Un Divan à Tunis (2020) de Manele Labidi

par Selenie  -  7 Mai 2020, 14:20  -  #Critiques de films

Premier long métrage de Manele Labidi, cinéaste franco-tunisienne (née en France) qui travailla des années dans la finance avant d'intégrer un programme de la Fémis. Son premier film est un court métrage, "Une Chambre à Moi" (2018), adapté de façon tragicomique de l'essai "Une Chambre à Soi" (1929) de Virginia Woolf. Pour ce projet d'une plus grande ampleur la réalisatrice-scénariste a voulu se rapprocher de son pays d'origine après la révolution tunisienne (2011-2013 environ), comme elle l'explique : "La révolution a rendu le pays tout d'un coup "bavard" après des décennies de dictature et c'est cette effusion de parole intime et collective que j'avais envie de traiter., J'ai aussi compris que la révolution avait eu un impact sur le psychisme de la population : la chute brutale de la dictature avait plongé le pays dans un chaos et une incertitude provoquant chez certains des troubles anxieux et dépressifs liés aux interrogations sur l'avenir politique du pays, la crise économique, le spectre islamiste, le terrorisme."...
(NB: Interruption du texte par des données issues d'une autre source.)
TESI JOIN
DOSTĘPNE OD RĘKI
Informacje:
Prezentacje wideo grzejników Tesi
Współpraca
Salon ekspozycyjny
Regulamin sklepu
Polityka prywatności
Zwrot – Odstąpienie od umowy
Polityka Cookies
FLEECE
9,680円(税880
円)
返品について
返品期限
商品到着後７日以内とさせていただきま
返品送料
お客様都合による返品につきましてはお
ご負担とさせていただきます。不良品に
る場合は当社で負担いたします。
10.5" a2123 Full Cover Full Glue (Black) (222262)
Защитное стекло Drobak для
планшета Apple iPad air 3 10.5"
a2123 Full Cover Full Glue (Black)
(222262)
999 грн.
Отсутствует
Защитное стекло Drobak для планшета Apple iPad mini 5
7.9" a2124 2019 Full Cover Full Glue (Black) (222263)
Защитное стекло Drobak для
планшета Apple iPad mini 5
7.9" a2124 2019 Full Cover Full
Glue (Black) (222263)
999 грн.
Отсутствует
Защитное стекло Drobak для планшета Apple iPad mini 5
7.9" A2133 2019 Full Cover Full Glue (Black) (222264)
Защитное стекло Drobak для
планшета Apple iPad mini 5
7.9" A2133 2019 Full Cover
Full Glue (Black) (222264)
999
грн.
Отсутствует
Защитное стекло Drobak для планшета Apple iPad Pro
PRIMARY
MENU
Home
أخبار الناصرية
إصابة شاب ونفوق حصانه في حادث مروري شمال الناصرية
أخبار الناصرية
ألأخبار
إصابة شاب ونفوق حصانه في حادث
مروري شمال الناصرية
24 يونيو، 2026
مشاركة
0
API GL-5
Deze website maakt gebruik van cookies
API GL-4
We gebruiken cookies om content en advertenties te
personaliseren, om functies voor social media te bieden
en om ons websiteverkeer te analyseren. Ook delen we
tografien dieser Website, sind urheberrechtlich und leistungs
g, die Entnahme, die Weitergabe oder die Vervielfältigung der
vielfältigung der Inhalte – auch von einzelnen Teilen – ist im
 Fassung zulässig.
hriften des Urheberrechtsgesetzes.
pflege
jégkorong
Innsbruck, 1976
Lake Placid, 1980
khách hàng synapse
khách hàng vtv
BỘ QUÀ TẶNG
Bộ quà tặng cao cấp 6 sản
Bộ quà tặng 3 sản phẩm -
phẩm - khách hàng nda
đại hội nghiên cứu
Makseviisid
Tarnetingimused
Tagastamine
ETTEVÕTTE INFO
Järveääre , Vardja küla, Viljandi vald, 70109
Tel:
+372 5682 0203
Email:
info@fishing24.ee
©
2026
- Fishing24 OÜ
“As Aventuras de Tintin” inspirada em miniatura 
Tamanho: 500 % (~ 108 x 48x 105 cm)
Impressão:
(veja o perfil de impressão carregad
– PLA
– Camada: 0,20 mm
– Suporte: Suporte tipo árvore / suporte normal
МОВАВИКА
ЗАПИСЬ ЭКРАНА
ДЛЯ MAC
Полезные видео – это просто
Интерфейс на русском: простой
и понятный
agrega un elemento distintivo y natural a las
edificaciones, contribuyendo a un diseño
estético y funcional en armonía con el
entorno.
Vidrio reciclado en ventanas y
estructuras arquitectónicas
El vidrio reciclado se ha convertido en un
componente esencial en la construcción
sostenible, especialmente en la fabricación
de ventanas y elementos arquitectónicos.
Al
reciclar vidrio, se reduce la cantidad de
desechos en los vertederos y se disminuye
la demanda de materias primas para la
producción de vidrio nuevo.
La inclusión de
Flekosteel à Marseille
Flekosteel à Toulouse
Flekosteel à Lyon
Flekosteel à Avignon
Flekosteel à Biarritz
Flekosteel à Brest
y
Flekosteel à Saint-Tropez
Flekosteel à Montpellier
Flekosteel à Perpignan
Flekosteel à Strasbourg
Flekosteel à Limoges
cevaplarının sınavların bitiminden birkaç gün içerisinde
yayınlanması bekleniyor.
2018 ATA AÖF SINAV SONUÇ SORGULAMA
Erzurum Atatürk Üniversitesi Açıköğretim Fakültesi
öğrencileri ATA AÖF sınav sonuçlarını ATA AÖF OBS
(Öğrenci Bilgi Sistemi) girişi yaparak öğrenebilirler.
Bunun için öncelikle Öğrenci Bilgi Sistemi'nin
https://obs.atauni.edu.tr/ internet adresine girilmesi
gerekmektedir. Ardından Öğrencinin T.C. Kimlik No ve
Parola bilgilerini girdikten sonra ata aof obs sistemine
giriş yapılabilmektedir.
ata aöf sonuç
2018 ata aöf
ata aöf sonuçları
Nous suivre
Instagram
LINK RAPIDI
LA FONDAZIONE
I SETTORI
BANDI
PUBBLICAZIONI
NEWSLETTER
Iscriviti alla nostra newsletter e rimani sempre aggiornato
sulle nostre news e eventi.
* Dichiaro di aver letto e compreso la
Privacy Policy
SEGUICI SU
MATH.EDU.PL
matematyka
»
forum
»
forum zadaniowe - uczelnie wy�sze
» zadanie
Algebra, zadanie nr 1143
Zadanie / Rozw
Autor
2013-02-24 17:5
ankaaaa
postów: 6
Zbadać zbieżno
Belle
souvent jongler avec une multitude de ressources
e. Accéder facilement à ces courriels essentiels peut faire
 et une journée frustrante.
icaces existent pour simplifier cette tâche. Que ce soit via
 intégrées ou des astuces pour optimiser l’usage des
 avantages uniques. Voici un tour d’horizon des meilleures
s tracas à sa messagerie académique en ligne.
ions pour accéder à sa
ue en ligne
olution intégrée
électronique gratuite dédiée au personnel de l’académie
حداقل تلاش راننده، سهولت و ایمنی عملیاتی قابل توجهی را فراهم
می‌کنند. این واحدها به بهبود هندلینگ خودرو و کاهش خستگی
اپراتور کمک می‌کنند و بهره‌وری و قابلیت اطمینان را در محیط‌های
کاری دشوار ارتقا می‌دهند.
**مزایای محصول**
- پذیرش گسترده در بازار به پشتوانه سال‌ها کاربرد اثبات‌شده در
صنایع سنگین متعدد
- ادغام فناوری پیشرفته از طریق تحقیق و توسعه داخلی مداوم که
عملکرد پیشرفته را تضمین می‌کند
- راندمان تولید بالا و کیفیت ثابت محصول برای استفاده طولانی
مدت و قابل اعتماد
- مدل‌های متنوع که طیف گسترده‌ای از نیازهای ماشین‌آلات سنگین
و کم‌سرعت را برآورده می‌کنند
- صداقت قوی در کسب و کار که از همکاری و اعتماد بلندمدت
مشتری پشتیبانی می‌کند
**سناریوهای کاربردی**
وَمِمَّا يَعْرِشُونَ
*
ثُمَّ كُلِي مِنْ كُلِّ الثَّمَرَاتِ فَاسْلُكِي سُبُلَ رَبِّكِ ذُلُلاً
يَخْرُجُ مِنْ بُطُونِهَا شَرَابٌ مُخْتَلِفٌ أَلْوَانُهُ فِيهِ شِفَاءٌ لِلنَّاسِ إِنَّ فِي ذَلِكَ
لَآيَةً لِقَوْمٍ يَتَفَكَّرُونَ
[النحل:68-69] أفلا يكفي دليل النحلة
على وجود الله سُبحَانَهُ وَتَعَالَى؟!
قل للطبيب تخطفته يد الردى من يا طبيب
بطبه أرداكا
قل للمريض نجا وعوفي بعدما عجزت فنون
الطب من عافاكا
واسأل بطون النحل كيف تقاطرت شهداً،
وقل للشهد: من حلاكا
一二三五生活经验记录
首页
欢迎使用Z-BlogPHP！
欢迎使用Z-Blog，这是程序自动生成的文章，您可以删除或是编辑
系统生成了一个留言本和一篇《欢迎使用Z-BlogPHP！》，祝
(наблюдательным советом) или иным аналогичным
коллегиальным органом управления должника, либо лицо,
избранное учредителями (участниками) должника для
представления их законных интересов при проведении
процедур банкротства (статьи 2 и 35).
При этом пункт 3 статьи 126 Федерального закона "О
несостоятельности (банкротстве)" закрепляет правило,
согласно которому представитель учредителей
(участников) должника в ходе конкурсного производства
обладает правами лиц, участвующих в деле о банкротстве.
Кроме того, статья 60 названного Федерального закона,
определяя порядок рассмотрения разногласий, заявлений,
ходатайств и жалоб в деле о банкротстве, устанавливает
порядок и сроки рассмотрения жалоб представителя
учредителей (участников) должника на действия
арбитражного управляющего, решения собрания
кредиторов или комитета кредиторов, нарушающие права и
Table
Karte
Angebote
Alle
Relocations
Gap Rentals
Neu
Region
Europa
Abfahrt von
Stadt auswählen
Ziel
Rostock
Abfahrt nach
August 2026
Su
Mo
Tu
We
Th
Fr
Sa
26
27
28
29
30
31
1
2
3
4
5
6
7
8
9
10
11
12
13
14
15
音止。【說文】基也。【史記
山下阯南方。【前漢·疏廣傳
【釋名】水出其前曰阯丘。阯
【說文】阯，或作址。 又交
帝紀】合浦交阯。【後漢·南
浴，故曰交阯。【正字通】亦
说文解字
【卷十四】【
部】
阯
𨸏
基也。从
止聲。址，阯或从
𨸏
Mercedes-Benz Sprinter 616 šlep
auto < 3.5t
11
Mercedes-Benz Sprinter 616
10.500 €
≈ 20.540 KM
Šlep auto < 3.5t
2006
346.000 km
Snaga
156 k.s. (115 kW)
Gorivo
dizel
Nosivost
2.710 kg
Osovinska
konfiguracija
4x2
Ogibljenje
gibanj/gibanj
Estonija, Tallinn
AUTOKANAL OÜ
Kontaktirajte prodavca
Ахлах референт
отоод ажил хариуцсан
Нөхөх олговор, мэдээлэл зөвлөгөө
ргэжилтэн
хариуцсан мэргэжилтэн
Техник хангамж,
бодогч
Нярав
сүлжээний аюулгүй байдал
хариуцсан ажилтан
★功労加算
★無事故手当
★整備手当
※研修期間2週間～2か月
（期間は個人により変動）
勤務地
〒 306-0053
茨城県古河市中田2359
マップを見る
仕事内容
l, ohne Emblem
La cinéaste a pu se faire produire par Jean-Christophe Reymond producteur des films "Tristesse Club" (2014) et "Les Fauves" (2019) tous deux de Vincent Mariette... Après avoir vécu en France depuis ses 10 ans, Selma, psychanalyste, revient en Tunisie où elle pense pouvoir être plus utile qu'en France où les psy sont nombreux. Mais considérée comme une "immigrée" et n'ayant plus les codes, elle va s'apercevoir que l'intégration et l'acceptation n'est pas si facile dans un pays dont ce n'est plus sa vraiment culture... Selma est incarné par Golshifteh Farahani, actrice iranienne (naturalisée française) ce qui est apparemment un soucis pour certains n'étant pas "arabe" ; débat stérile. On a vu l'actrice récemment dans "La Nuit a dévoré le Monde" (2018) de Dominique Rocher et "Les Filles du Soleil" (2019) de Eva Husson. Peu d'acteurs connus à ses côtés, mais on citera tout de même le policier joué par Majd Fastoura vu dans "Hedi, un Vent de Liberté" (2016) de Mohamed Ben Attia pour lequel il a obtenu l'Ours d'Argent du meilleur acteur au Festival de Berlin 2016, puis un patient interprété par Hichem Yacoubi vu dans plusieurs excellents films comme "Un Prophète" (2009) de Jacques Audiard, "Timbuktu" (2014) de Abderrahmane Sissako et "Le Caire Confidentiel" (2017) de Tarik Saleh... Le toute première petite scène du film est d'une justesse et d'une fantaisie remarquable, sans pour autant tomber dans l'humour facile et gratuit car pratiquement tout est dit dans ce préambule où Selma semble se confronter pour la première fois à la Tunisie "profonde".

Mais on ne peut s'empêcher aussi de rappeler que la Tunisie est sans aucun doute le pays du Maghreb le plus tolérant envers les femmes. Et on constate que ce récit stigmatise pourtant la condition de la femme dans ce qu'il y a de plus "gênant" car outre Selma le film ne montre aucune autre femme "libérée" ce qui paraît un peu réducteur, pour ne pas dire erronée et/ou caricatural. Selma est montrée comme une précurseuse dans son métier alors qu'il existe bel et bien des femmes psy en Tunisie (surtout que Selma est à la capitale). La réalisatrice-scénariste voulait montrer un "monde arabo-musulman trop souvent réduit au terrorisme, à l'islamisme et à la question du voile", si c'est salutaire et que l'entreprise est sincère il n'en demeure pas moins que les sujets abordés restent pourtant les mêmes. Mais la légèreté de ton et le charme de Golshifteh Farahani font pourtant passer un bon moment. Les sujets sont abordés de façon non stigmatisantes et quelques instants ne manquent ni de piquants ni de poésie parfois. En conclusion, une chronique douce-amère plaisante auquel il manque juste un peu plus de liberté de fond.